If Annabel Crabb and I weren’t both straight women I would kiss her passionately on the lips.
Finally, somebody explains clearly the impact of children, family responsibilities and the goddamn housework on a woman’s ability to participate fully in the workforce. Finally, somebody lays out the impediments men face in trying to have fully interactive lives with their children and partners when dealing with a workforce which still operates as if it was 1950.
Crabb, in her book The Wife Drought, lays bare the imperfect, fumbling way families patch together their lives. Decisions on the run, sacrifices made with little thought of what they mean in the long-term, choices and chances blended together in chaotic mix that we just hope balances out in the end.
But the truth is that families often don’t make concerted decisions about how they’re going to deal with certain circumstances; the circumstances arise, they make some ham-fisted, piecemeal attempt to deal with it, and that’s what sticks. This goofball lack of strategy is what makes human beings interesting.

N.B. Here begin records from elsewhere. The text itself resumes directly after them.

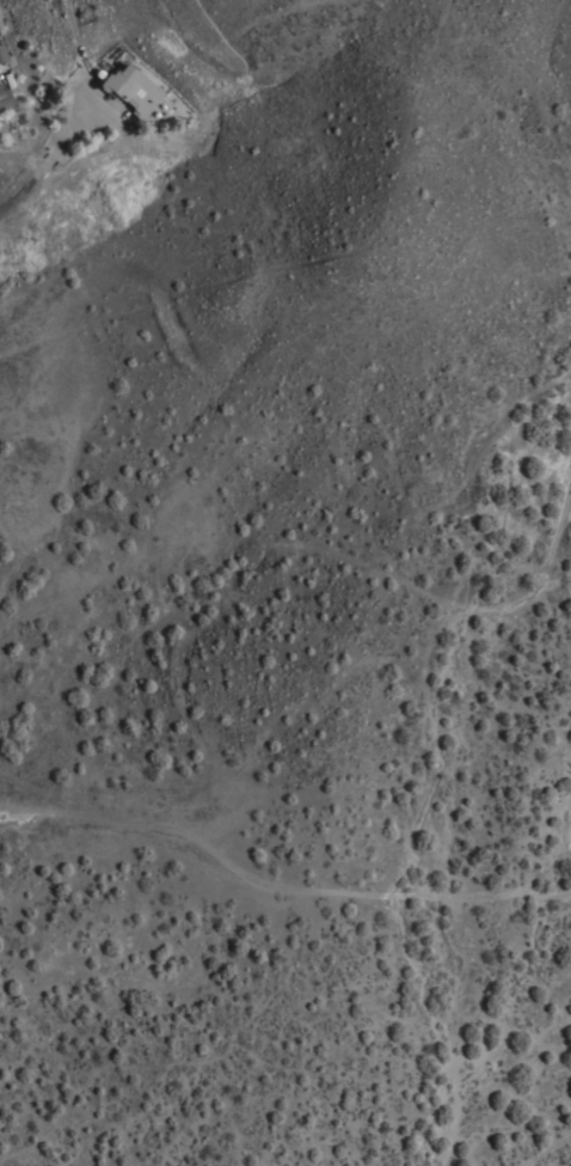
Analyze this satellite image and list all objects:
building: (1, 28)
building: (2, 52)
building: (132, 88)
building: (5, 98)
building: (0, 111)
road: (49, 161)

It’s also what makes us human.
Crabb deftly weaves together personal anecdotes, statistical analysis and various research projects to outline the current state of play in the fight for equality. It is refreshing to see someone openly assess what happens, for both men and women, when you add children to the mix.
The premise of the book challenges the current mode of thinking regarding equality.
What would happen if we stopped looking at this situation as one in which women are the victims, and started looking at what men miss out on?
Crabb is as committed a feminist as you will find but with this point;
And that’s why, for all the changes that the last five decades have held for women, the changes for men have been scandalously narrow. Men continue to be over-represented at work, and under-represented at home. Viewed one way, this is an unforgivable and continuing annexation of money, power and influence. Viewed the other way up, it’s a continuing tragedy for children and for men, bound tight into a web of expectations no one even asked them if they wanted.
she unleashes a school of thought which many dedicated to the cause would question as a “pro-men” argument when men are doing just fine and it’s women who need the help and support. However, by examining the issue from both perspectives, male and female, Crabb opens up the possibility of moving forward with a solution which allows for better lives for both parties.
Throughout The Wife Drought Crabb outlines very clearly the inequalities women have faced in participating in the workforce and gives us the latest (depressing) figures on the pay gap, females holding executive positions, women’s participation in the workforce and so on. What Crabb suggests though is that we ditch the “awful men, hopeless women” categorisation.
The tale of what happens to women at work cannot possibly be told, and much less understood, until we pan back and understand what’s going on with women outside the four walls of the workplace. Until you put work in context, and understand what other factors might influence women’s capacity to compete equally, all the awful men and hopeless women in the world will never quite explain why things continue to turn out the way they do.
Crabb’s gentle humour is sprinkled throughout the book, you will find yourself laughing out loud in parts; and I defy anyone to read the retelling of Lisa Annese’s (CEO of the Diversity Council of Australia) conference call from home without tears of laughter streaming down your face. Guys, it’s worth the price of the book alone. There’s mayhem, emotion and trauma all wrapped up into a ball of domesticity vs international business.
In concluding her book, Crabb points to the possibilities of technology to assist in changing the face of working life, and suggests maybe now it is men’s turn to change.
The certainty is this: as long as we continue to study, debate and agonise about what happens at work as if it is an entirely independent sphere from what happens at home, then we shall get no farther. For years, we have argued about quotas and affirmative action and all the ancillary techniques to move women up through the leadership ranks, but we’ve taken our eyes off the other half of the equation. In focusing so hard on encouraging women to lean in, we’ve neglected to convince men of their entitlement to lean out once in a while. The men who already do – who have the confidence to stare down the expectations of them that lace invisibly but unmistakeably through the world of work – will perhaps be the advance riders of the change.
Amen to that sister.
I sincerely hope this book can trigger a discussion on how the issues of home and family play out for both sexes. I also hope it does contribute to a rethinking of how our work places operate and how we can better manage productivity and advancement with LIFE.
Claire George says
I read an article Annabel had written on this and it really resonated. That’s it, I’m leaving to buy the book right now.
Janine says
Head straight to the book store, do not pass go.
melanie jean juneau says
my contribution to this argument – Pro-Lie IS Pro-Women
http://themotherofnine9.wordpress.com/2014/10/27/pro-life-is-pro-women/
Rob says
For as long as I can remember, I’ve been saying that if feminists focussed on equality as opposed to a better deal for women, as if that were the same thing, then men could become part of the solution and women could understand the extent to which they are part of the problem
Janine says
I agree a focus on equality with both sexes working together to improve the situation would be the way to go.